Sunday, April 06, 2008

Could it be Spring???

Well it seems that the weather has finally changed towards the gardener's favour! I am checking the forecasts here in Toronto and there is no calling for below freezing weather any time soon.

That should be good news for Spring bulbs, cherry blossoms and many other things that will bud over the next few weeks!

Almost patio weather, but not quite pool side summer sun just yet...
(In this photo: Pool side sunning/seating area for two, set on beautiful Owensound Square-cut flagstone.)

Time for this Gardener to come out of Hibernation!


KSM said...

Paul,Through a search I fond an old blog of your dates April 22,07. This was about trees and bylaws. I have 3 50 to 60 foot pine trees in my back yard that I love. My neighbor, without speaking to me has now twice trimed off branches. The 1st time I could understand as they were low branches the did over hang his property.(although it would have been nice if he had spoken to me 1st, that was last year) This time he has now removed what amount to almost 1/4 of the branches on 1 side of this tree. I am now worried he may have compromised the longivity of this tree. I can't relly afford to have an arborist come in. Do I have an recourse ... I have spent the last week on the web trying to find out anything, the only thing I get from the city is that it is none of there business, and the lawer I consulted said I need to have an arborist look at the tree and then get back to him. Can you point me in the right direction? I want to stop this neighbor from distroying a wonderful tree and I am worried that the next time I come home even more of my tree will be missing. (another neighbor took picture of him cutting it and carting away the branches)

Paul Corsetti (416)455-5515 said...

When dealing with issues of neighbours and property lines, it is always a touchy issue. All I can suggest to you is that you do need to get a qualified arborist to do a report. If the tree has been damaged by the pruning then you have and the city has the option to take a legal action towards the neighbour. Anyway, about the only thing I can do is refer you to the City of Toronto's FAQ on forestry issues...Below is the exact question you've asked me which I have taken from the City's website and displayed... Hopefully it helps...
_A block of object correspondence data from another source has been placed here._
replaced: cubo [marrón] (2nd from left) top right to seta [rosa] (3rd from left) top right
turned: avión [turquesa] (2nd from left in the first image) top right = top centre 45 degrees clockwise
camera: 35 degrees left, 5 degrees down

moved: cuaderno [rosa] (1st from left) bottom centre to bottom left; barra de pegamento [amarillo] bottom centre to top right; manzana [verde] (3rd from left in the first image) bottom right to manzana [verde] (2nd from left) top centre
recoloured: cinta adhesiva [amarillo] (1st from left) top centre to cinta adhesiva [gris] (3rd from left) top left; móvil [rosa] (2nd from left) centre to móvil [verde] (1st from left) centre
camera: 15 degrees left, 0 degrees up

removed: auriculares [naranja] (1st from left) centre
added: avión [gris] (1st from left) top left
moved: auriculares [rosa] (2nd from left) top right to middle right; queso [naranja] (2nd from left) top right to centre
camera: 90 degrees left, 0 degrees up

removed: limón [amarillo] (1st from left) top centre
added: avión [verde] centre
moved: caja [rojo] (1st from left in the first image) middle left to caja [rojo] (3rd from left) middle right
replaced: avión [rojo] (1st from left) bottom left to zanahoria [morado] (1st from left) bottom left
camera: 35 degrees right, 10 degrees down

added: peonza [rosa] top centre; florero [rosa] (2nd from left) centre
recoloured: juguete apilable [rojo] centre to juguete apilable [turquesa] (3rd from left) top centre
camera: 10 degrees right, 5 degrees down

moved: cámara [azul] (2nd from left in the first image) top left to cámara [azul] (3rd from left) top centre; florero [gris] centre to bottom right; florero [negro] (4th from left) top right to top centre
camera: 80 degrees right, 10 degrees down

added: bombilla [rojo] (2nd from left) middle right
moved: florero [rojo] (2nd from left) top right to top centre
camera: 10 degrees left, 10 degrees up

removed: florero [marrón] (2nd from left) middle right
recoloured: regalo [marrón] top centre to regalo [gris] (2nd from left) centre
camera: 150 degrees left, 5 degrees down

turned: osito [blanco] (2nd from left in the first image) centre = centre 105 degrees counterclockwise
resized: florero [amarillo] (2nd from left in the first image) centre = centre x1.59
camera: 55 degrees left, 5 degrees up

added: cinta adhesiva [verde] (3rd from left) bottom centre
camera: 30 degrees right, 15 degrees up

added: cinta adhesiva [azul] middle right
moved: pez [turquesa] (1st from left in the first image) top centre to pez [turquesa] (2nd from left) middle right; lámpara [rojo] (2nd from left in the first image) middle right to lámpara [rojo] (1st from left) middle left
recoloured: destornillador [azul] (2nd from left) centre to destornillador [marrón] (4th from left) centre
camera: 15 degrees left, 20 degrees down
Question: Can I prune the branches from my neighbour's tree, that overhang my property?
Answer: Three main points to remember when dealing with trees on adjacent private property are that:

1. You cannot trespass onto your neighbour's property;
2. You cannot damage your neighbour's property (in this case a tree); and
3. You have the right to maintain your property in a safe condition

* It is therefore best for property owners to come to an agreement between themselves with respect to trees overhanging property lines.
* If you are unable to reach an agreement with your neighbour and want to determine your legal rights, you should contact a lawyer.
* The act of pruning trees on neighbouring private property affects private property rights and is a civil issue between private property owners.
* The City has no jurisdiction with respect to such issues.
* Where a tree on private property is protected under the provisions of the Private Tree Bylaw, pruning of the tree is permitted provided the pruning is in accordance with good arboricultural standards. Otherwise, a permit would be required to injure or destroy the tree.
* A qualified tree expert should always be retained to carry out tree pruning.